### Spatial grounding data
---

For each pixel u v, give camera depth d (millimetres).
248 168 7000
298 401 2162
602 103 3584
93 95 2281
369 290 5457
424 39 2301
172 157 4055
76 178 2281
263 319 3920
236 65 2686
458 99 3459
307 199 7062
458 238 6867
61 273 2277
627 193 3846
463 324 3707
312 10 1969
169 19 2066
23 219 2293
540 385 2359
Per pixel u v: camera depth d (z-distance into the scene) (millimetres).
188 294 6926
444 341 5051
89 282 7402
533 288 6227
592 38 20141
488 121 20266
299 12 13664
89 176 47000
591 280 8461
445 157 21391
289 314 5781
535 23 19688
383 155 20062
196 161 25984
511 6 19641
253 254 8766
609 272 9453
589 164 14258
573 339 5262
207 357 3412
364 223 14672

---

### Exercise goal
Retype word for word the line above with "458 99 3459" and all lines after it, nothing else.

### The completed task
458 99 3459
307 199 7062
458 238 6867
61 273 2277
627 193 3846
463 324 3707
312 10 1969
169 19 2066
23 219 2293
540 385 2359
Per pixel u v: camera depth d (z-distance into the scene) (millimetres).
188 294 6926
444 341 5051
89 282 7402
533 288 6227
592 38 20141
488 121 20266
299 12 13664
89 176 47000
591 280 8461
445 157 21391
289 314 5781
535 23 19688
383 155 20062
196 161 25984
511 6 19641
253 254 8766
609 272 9453
589 164 14258
573 339 5262
207 357 3412
364 223 14672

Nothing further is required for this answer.